Thomas Lanier "Tennessee" Williams was born on March 26, 1911, in Columbus, Mississippi. He was Mr. Cornelius and Mrs. Edwina Williams second of three children.
He got his first taste of literary fame in 1927 when he placed third in a national essay contest. In 1929, he was enrolled at the University of Missouri where he decided to become a playwright after seeing a production of Ghosts. He was unable to complete his degree because his father could no longer afford to pay his tuition.
Williams went back to school to finish his degree. In 1937, Mummers of St. Louis produced his first two plays. In 1938, he graduated from the University of Iowa, and after failing to find work in Chicago, he moved to New Orleans and changed his name to "Tennessee."

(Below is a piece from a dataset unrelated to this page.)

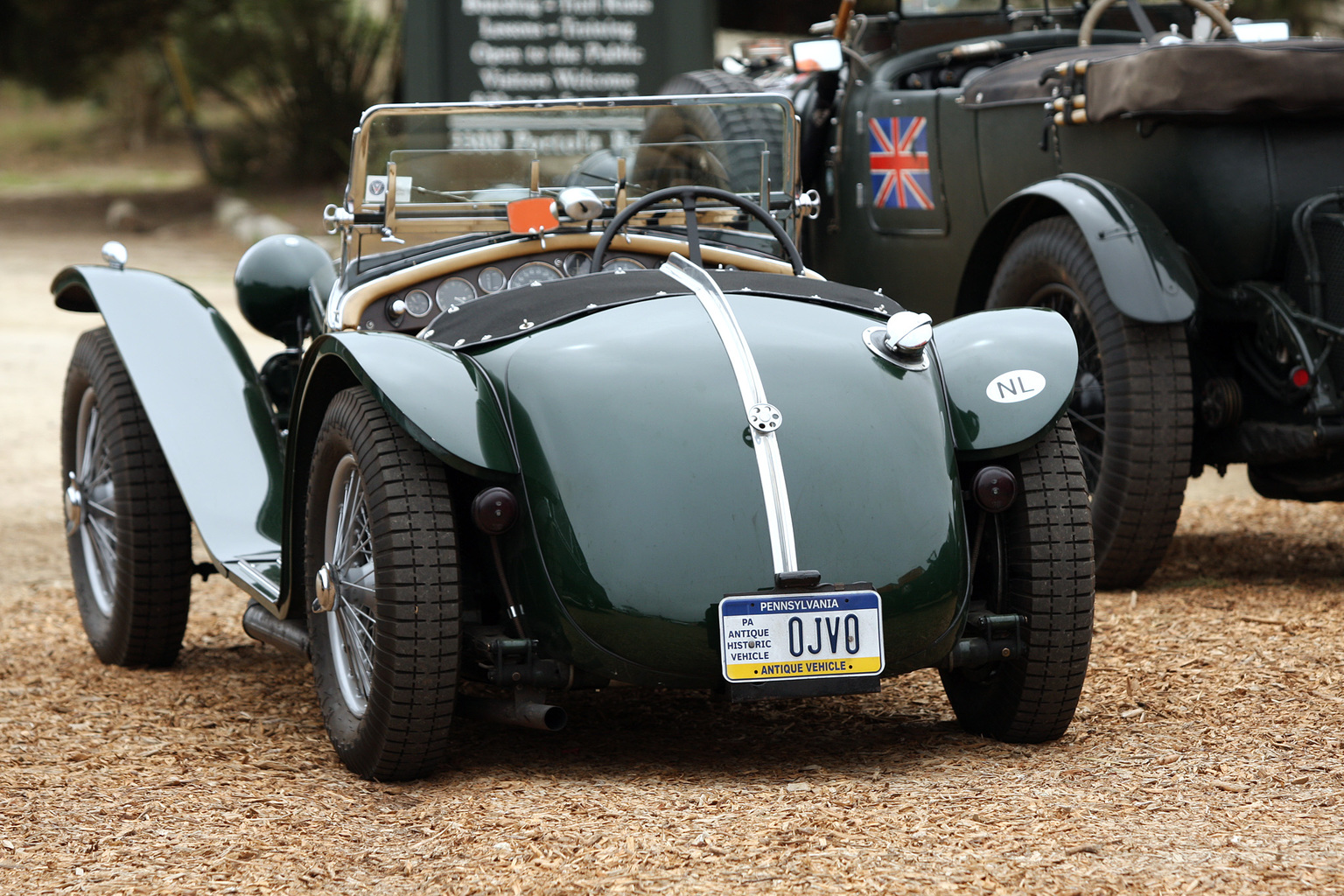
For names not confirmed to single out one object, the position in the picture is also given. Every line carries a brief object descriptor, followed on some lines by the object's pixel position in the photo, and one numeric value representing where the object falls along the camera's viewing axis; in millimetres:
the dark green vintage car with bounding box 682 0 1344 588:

Williams received a $1,000 Rockefeller Grant in 1939, and a year later, Battle of Angels was produced in Boston. The Glass Menagerie, considered to be his best play, hit Broadway in 1945. The play is about Tom, his disabled sister, Laura, and their controlling mother Amanda. Most believe that his plays were based on his family relationships. Elia Kazan, director of several Williams’ plays, said, "Everything in his life is in his plays, and everything in his plays is in his life." The Glass Menagerie won the New York Critics’ Circle Award for best play of the season.
Williams followed up his first major success with more Broadway hits including A Streetcar Named Desire, Summer and Smoke, A Rose Tattoo, and Camino Real. He received his first Pulitzer in 1948 for A Streetcar Named Desire. He received worldwide recognition when A Streetcar Named Desire and The Glass Menagerie were made into motion pictures in 1950 and 1951. Cat on a Hot Tin Roof (which earned him a second Pulitzer in 1955), Orpheus Descending, and Night of the Iguana were also made into motion pictures.
On February 24, 1983, Williams choked to death on a bottle cap at his New York City residence. During his life, he wrote twenty-five full length plays, produced dozens of short stories and screenplays, two novels, a novella, sixty short stories, over one hundred poems, and an autobiography. Among other awards, he won two Pulitzer Prizes and four New York Drama Critics Circle Awards.